Work through the data line by line, gathering every line that has the word "development".
------------------------------
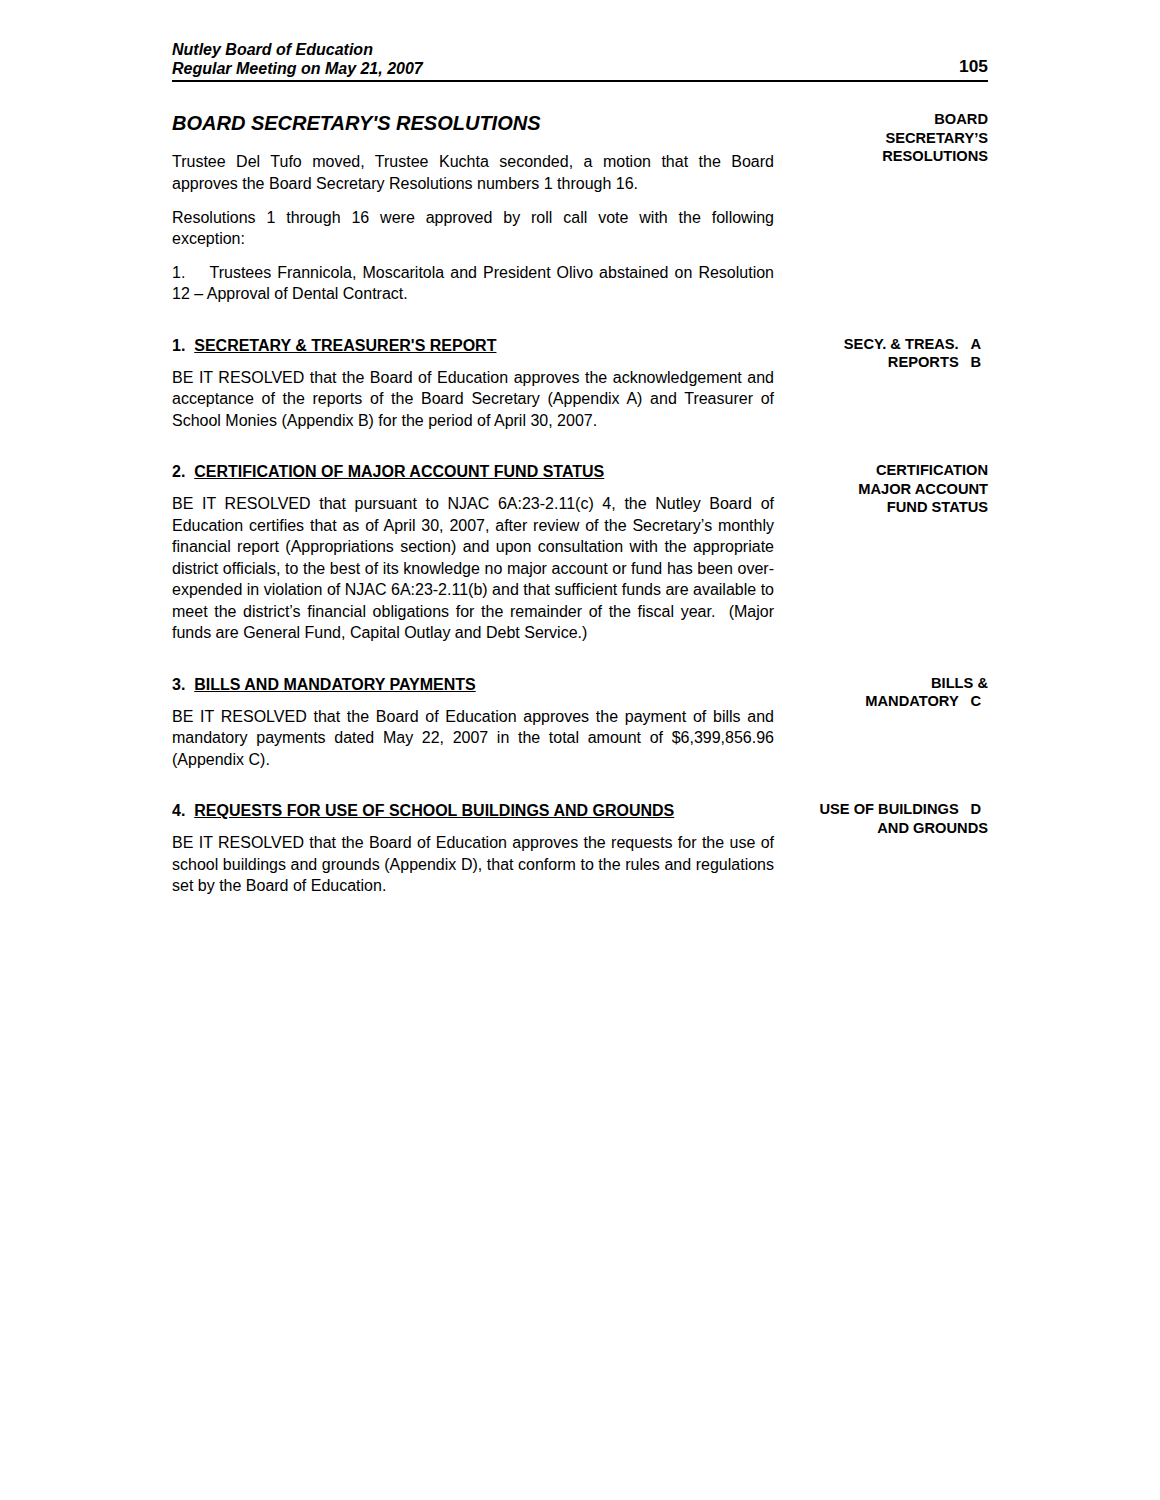Nutley Board of Education
Regular Meeting on May 21, 2007
105
BOARD SECRETARY'S RESOLUTIONS
Trustee Del Tufo moved, Trustee Kuchta seconded, a motion that the Board approves the Board Secretary Resolutions numbers 1 through 16.
Resolutions 1 through 16 were approved by roll call vote with the following exception:
1. Trustees Frannicola, Moscaritola and President Olivo abstained on Resolution 12 – Approval of Dental Contract.
BOARD SECRETARY’S RESOLUTIONS
1. SECRETARY & TREASURER'S REPORT
BE IT RESOLVED that the Board of Education approves the acknowledgement and acceptance of the reports of the Board Secretary (Appendix A) and Treasurer of School Monies (Appendix B) for the period of April 30, 2007.
SECY. & TREAS.A REPORTSB
2. CERTIFICATION OF MAJOR ACCOUNT FUND STATUS
BE IT RESOLVED that pursuant to NJAC 6A:23-2.11(c) 4, the Nutley Board of Education certifies that as of April 30, 2007, after review of the Secretary’s monthly financial report (Appropriations section) and upon consultation with the appropriate district officials, to the best of its knowledge no major account or fund has been over-expended in violation of NJAC 6A:23-2.11(b) and that sufficient funds are available to meet the district’s financial obligations for the remainder of the fiscal year. (Major funds are General Fund, Capital Outlay and Debt Service.)
CERTIFICATION MAJOR ACCOUNT FUND STATUS
3. BILLS AND MANDATORY PAYMENTS
BE IT RESOLVED that the Board of Education approves the payment of bills and mandatory payments dated May 22, 2007 in the total amount of $6,399,856.96 (Appendix C).
BILLS & MANDATORYC
4. REQUESTS FOR USE OF SCHOOL BUILDINGS AND GROUNDS
BE IT RESOLVED that the Board of Education approves the requests for the use of school buildings and grounds (Appendix D), that conform to the rules and regulations set by the Board of Education.
USE OF BUILDINGSD AND GROUNDS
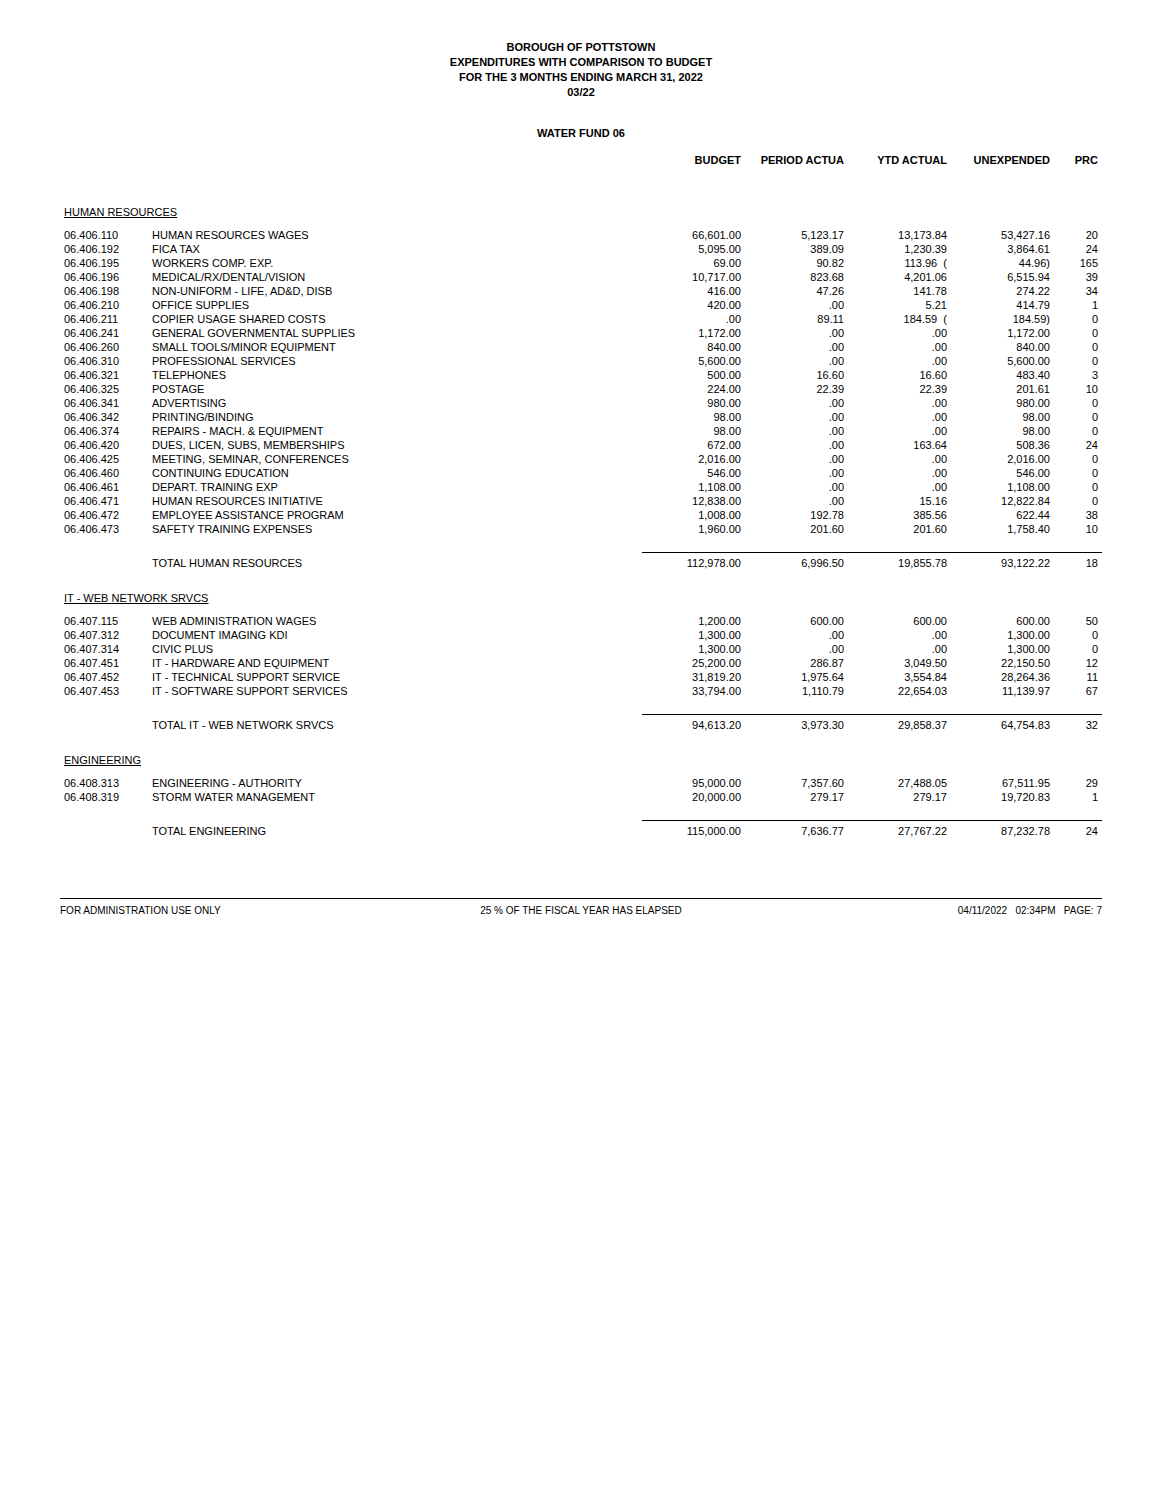BOROUGH OF POTTSTOWN
EXPENDITURES WITH COMPARISON TO BUDGET
FOR THE 3 MONTHS ENDING MARCH 31, 2022
03/22
WATER FUND 06
| | | BUDGET | PERIOD ACTUA | YTD ACTUAL | UNEXPENDED | PRC |
| --- | --- | --- | --- | --- | --- | --- |
| HUMAN RESOURCES |
| 06.406.110 | HUMAN RESOURCES WAGES | 66,601.00 | 5,123.17 | 13,173.84 | 53,427.16 | 20 |
| 06.406.192 | FICA TAX | 5,095.00 | 389.09 | 1,230.39 | 3,864.61 | 24 |
| 06.406.195 | WORKERS COMP. EXP. | 69.00 | 90.82 | 113.96 ( | 44.96) | 165 |
| 06.406.196 | MEDICAL/RX/DENTAL/VISION | 10,717.00 | 823.68 | 4,201.06 | 6,515.94 | 39 |
| 06.406.198 | NON-UNIFORM - LIFE, AD&D, DISB | 416.00 | 47.26 | 141.78 | 274.22 | 34 |
| 06.406.210 | OFFICE SUPPLIES | 420.00 | .00 | 5.21 | 414.79 | 1 |
| 06.406.211 | COPIER USAGE SHARED COSTS | .00 | 89.11 | 184.59 ( | 184.59) | 0 |
| 06.406.241 | GENERAL GOVERNMENTAL SUPPLIES | 1,172.00 | .00 | .00 | 1,172.00 | 0 |
| 06.406.260 | SMALL TOOLS/MINOR EQUIPMENT | 840.00 | .00 | .00 | 840.00 | 0 |
| 06.406.310 | PROFESSIONAL SERVICES | 5,600.00 | .00 | .00 | 5,600.00 | 0 |
| 06.406.321 | TELEPHONES | 500.00 | 16.60 | 16.60 | 483.40 | 3 |
| 06.406.325 | POSTAGE | 224.00 | 22.39 | 22.39 | 201.61 | 10 |
| 06.406.341 | ADVERTISING | 980.00 | .00 | .00 | 980.00 | 0 |
| 06.406.342 | PRINTING/BINDING | 98.00 | .00 | .00 | 98.00 | 0 |
| 06.406.374 | REPAIRS - MACH. & EQUIPMENT | 98.00 | .00 | .00 | 98.00 | 0 |
| 06.406.420 | DUES, LICEN, SUBS, MEMBERSHIPS | 672.00 | .00 | 163.64 | 508.36 | 24 |
| 06.406.425 | MEETING, SEMINAR, CONFERENCES | 2,016.00 | .00 | .00 | 2,016.00 | 0 |
| 06.406.460 | CONTINUING EDUCATION | 546.00 | .00 | .00 | 546.00 | 0 |
| 06.406.461 | DEPART. TRAINING EXP | 1,108.00 | .00 | .00 | 1,108.00 | 0 |
| 06.406.471 | HUMAN RESOURCES INITIATIVE | 12,838.00 | .00 | 15.16 | 12,822.84 | 0 |
| 06.406.472 | EMPLOYEE ASSISTANCE PROGRAM | 1,008.00 | 192.78 | 385.56 | 622.44 | 38 |
| 06.406.473 | SAFETY TRAINING EXPENSES | 1,960.00 | 201.60 | 201.60 | 1,758.40 | 10 |
| | TOTAL HUMAN RESOURCES | 112,978.00 | 6,996.50 | 19,855.78 | 93,122.22 | 18 |
| IT - WEB NETWORK SRVCS |
| 06.407.115 | WEB ADMINISTRATION WAGES | 1,200.00 | 600.00 | 600.00 | 600.00 | 50 |
| 06.407.312 | DOCUMENT IMAGING KDI | 1,300.00 | .00 | .00 | 1,300.00 | 0 |
| 06.407.314 | CIVIC PLUS | 1,300.00 | .00 | .00 | 1,300.00 | 0 |
| 06.407.451 | IT - HARDWARE AND EQUIPMENT | 25,200.00 | 286.87 | 3,049.50 | 22,150.50 | 12 |
| 06.407.452 | IT - TECHNICAL SUPPORT SERVICE | 31,819.20 | 1,975.64 | 3,554.84 | 28,264.36 | 11 |
| 06.407.453 | IT - SOFTWARE SUPPORT SERVICES | 33,794.00 | 1,110.79 | 22,654.03 | 11,139.97 | 67 |
| | TOTAL IT - WEB NETWORK SRVCS | 94,613.20 | 3,973.30 | 29,858.37 | 64,754.83 | 32 |
| ENGINEERING |
| 06.408.313 | ENGINEERING - AUTHORITY | 95,000.00 | 7,357.60 | 27,488.05 | 67,511.95 | 29 |
| 06.408.319 | STORM WATER MANAGEMENT | 20,000.00 | 279.17 | 279.17 | 19,720.83 | 1 |
| | TOTAL ENGINEERING | 115,000.00 | 7,636.77 | 27,767.22 | 87,232.78 | 24 |
FOR ADMINISTRATION USE ONLY
25 % OF THE FISCAL YEAR HAS ELAPSED
04/11/2022 02:34PM PAGE: 7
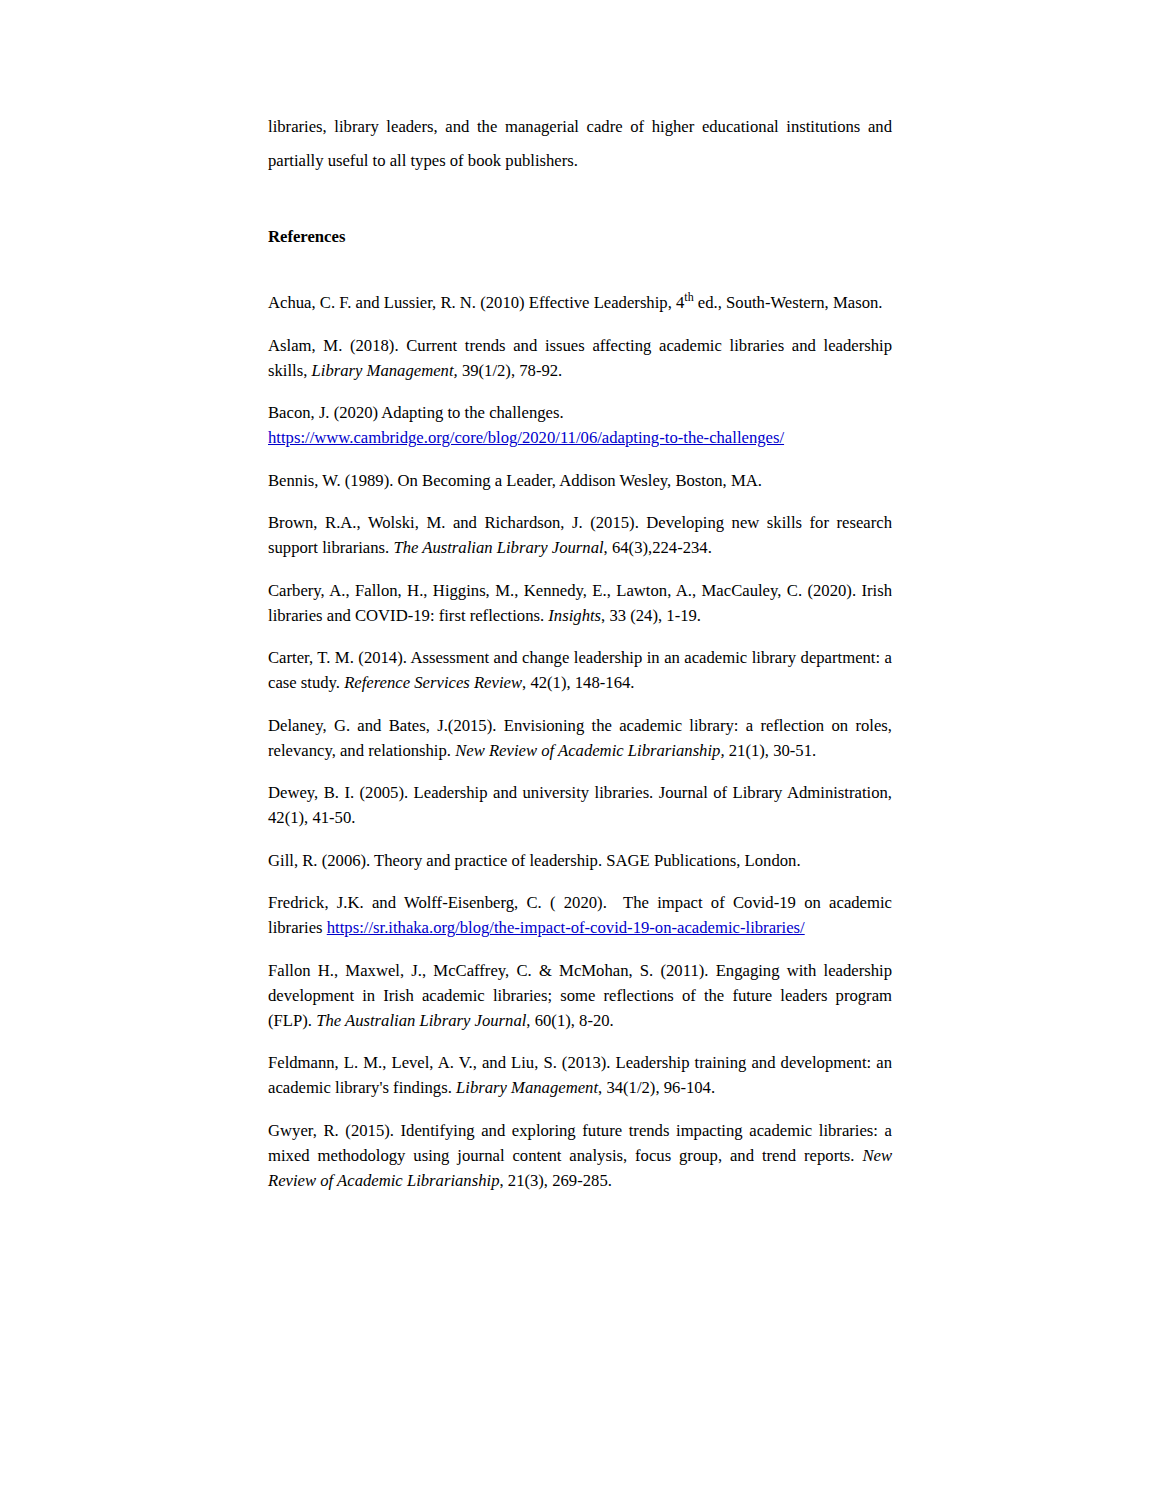libraries, library leaders, and the managerial cadre of higher educational institutions and partially useful to all types of book publishers.
References
Achua, C. F. and Lussier, R. N. (2010) Effective Leadership, 4th ed., South-Western, Mason.
Aslam, M. (2018). Current trends and issues affecting academic libraries and leadership skills, Library Management, 39(1/2), 78-92.
Bacon, J. (2020) Adapting to the challenges.
https://www.cambridge.org/core/blog/2020/11/06/adapting-to-the-challenges/
Bennis, W. (1989). On Becoming a Leader, Addison Wesley, Boston, MA.
Brown, R.A., Wolski, M. and Richardson, J. (2015). Developing new skills for research support librarians. The Australian Library Journal, 64(3),224-234.
Carbery, A., Fallon, H., Higgins, M., Kennedy, E., Lawton, A., MacCauley, C. (2020). Irish libraries and COVID-19: first reflections. Insights, 33 (24), 1-19.
Carter, T. M. (2014). Assessment and change leadership in an academic library department: a case study. Reference Services Review, 42(1), 148-164.
Delaney, G. and Bates, J.(2015). Envisioning the academic library: a reflection on roles, relevancy, and relationship. New Review of Academic Librarianship, 21(1), 30-51.
Dewey, B. I. (2005). Leadership and university libraries. Journal of Library Administration, 42(1), 41-50.
Gill, R. (2006). Theory and practice of leadership. SAGE Publications, London.
Fredrick, J.K. and Wolff-Eisenberg, C. ( 2020). The impact of Covid-19 on academic libraries https://sr.ithaka.org/blog/the-impact-of-covid-19-on-academic-libraries/
Fallon H., Maxwel, J., McCaffrey, C. & McMohan, S. (2011). Engaging with leadership development in Irish academic libraries; some reflections of the future leaders program (FLP). The Australian Library Journal, 60(1), 8-20.
Feldmann, L. M., Level, A. V., and Liu, S. (2013). Leadership training and development: an academic library's findings. Library Management, 34(1/2), 96-104.
Gwyer, R. (2015). Identifying and exploring future trends impacting academic libraries: a mixed methodology using journal content analysis, focus group, and trend reports. New Review of Academic Librarianship, 21(3), 269-285.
------------------------------
→ **REPLY**:
Fallon H., Maxwel, J., McCaffrey, C. & McMohan, S. (2011). Engaging with leadership development in Irish academic libraries; some reflections of the future leaders program (FLP). The Australian Library Journal, 60(1), 8-20.
Feldmann, L. M., Level, A. V., and Liu, S. (2013). Leadership training and development: an academic library's findings. Library Management, 34(1/2), 96-104.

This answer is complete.